Club innovation: The club, with a widely scattered membership, relies on digital tools to connect. There is a monthly online meeting, and members conduct frequent chats using the Google Hangouts app. The club is tailored to RYLA alumni but is open to all.
Phil Giordano, a member of the Rotary Club of Scarborough, Maine, and the executive director of the Camp Hinds RYLA, noticed the chemistry among program alumni who serve as camp staff. “Instead of just coming together one week out of the year, they started getting together many times during the year,” he says. “They wanted to do more and be more.” So he broached the subject of chartering a Rotary club tailored to them. “I started texting, and within 15 minutes I had 10 to 15 people wanting to start.” He and Marty Helman, a past district governor and member of the Rotary Club of Boothbay Harbor, Maine, saw an opportunity to create a club built around these highly engaged members of the Rotary family.

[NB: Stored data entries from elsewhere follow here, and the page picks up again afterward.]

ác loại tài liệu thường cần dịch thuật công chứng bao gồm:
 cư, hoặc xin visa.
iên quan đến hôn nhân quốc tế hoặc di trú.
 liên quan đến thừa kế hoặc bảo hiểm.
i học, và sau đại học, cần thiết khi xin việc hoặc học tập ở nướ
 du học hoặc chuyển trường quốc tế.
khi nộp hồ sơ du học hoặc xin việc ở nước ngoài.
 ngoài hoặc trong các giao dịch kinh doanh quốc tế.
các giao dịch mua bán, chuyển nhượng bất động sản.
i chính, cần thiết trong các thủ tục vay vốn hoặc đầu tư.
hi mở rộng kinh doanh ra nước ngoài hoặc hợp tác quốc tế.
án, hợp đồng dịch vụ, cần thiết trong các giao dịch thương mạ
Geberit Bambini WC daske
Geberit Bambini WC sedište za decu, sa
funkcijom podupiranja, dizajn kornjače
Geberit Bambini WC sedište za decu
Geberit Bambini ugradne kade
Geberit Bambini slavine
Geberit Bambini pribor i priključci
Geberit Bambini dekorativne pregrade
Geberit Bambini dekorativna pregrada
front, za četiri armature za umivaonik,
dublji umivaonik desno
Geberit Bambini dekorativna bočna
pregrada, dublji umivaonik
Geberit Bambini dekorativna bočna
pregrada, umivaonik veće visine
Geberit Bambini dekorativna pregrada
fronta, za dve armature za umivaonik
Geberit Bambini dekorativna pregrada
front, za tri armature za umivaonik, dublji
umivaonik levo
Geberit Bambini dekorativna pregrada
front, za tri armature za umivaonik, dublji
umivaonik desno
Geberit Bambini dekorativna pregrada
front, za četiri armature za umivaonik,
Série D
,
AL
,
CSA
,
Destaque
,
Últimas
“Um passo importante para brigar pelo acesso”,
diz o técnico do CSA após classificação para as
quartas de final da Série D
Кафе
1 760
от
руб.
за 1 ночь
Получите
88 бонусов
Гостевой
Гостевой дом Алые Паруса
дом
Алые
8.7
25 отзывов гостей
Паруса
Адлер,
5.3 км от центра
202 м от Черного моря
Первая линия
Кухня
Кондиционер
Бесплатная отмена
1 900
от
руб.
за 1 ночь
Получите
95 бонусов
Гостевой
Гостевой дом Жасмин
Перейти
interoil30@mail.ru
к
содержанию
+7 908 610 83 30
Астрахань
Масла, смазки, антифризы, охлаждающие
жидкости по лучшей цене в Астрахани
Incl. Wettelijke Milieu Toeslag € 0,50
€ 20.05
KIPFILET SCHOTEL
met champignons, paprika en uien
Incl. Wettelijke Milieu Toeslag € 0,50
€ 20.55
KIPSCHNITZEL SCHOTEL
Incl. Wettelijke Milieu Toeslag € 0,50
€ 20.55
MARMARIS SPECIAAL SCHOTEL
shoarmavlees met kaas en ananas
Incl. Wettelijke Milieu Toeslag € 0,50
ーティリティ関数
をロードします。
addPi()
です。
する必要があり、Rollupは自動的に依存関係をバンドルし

“Rotary has some absolutely marvelous youth programs,” says Helman, a staunch proponent of Rotary’s evolution. But once the program is over, she says, too often “we say, ‘Have a nice life. Go look for a Rotaract club, if there is one.’ There’s no reason why a young person has to go through Rotaract to become a Rotarian.

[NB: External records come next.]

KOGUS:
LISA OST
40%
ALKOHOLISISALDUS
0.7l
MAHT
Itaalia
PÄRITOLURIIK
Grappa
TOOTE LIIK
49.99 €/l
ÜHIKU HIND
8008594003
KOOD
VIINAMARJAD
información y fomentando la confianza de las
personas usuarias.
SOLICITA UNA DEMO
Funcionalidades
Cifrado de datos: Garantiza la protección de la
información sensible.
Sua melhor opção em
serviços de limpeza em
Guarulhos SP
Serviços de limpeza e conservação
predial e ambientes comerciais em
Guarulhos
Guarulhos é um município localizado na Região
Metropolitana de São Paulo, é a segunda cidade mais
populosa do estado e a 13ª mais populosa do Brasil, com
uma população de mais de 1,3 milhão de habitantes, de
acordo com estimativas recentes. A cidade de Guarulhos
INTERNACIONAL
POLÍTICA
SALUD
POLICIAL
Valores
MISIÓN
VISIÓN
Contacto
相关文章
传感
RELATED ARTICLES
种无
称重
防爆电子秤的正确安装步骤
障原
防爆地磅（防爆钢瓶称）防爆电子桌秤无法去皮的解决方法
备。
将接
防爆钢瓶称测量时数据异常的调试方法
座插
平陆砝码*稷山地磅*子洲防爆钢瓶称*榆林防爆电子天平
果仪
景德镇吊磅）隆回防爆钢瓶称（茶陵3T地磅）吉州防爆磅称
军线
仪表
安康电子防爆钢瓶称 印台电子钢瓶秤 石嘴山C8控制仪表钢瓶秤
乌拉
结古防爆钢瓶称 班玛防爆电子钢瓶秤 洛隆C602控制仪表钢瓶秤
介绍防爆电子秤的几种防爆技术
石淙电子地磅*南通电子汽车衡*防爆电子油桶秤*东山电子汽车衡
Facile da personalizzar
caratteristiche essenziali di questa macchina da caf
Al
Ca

“Members are in their first adult experience in a volunteer organization, so they need some guidance,” Helman adds. “Not in how to run a meeting or work with each other. But in expectations, how to communicate with other Rotary clubs, process points. That’s why we’ve got tenured Rotarians helping.”
After attending RYLA camp in high school, Sam Klemarczyk, now the club’s co-president, remained active in Rotary through college but was struggling to stay involved. “I moved to Raleigh, North Carolina, and I’m transitioning into a new job. The flexibility of New Voices was a big thing. It helps open a lot of doors,” says Klemarczyk, 25.
New Voices requires five hours of service a month, not counting the work overseeing RYLA. “We’ve completely gotten past the obstacle young professionals face, which is the idea that they are not ready for Rotary,” Klemarczyk says. One club initiative is a project to raise awareness of Lyme disease, a potentially debilitating infection transmitted by tick bites. “The focus is on creating a coloring book targeted to elementary school students about when you’re outside in the fields and woods,” says Caitlin Morrison, co-president-elect and a cellular and molecular biology student at the University of Rhode Island. “It also consists of informational posters and cards at RYLA each year. In Maine and New Hampshire, everybody knows five-plus people who have been affected by Lyme disease.”
While the camp “defined the kind of person I wanted to be and my commitment to others, I like how being a Rotarian is a long-term commitment,” says Morrison. “I have something I can stay with for many years to come.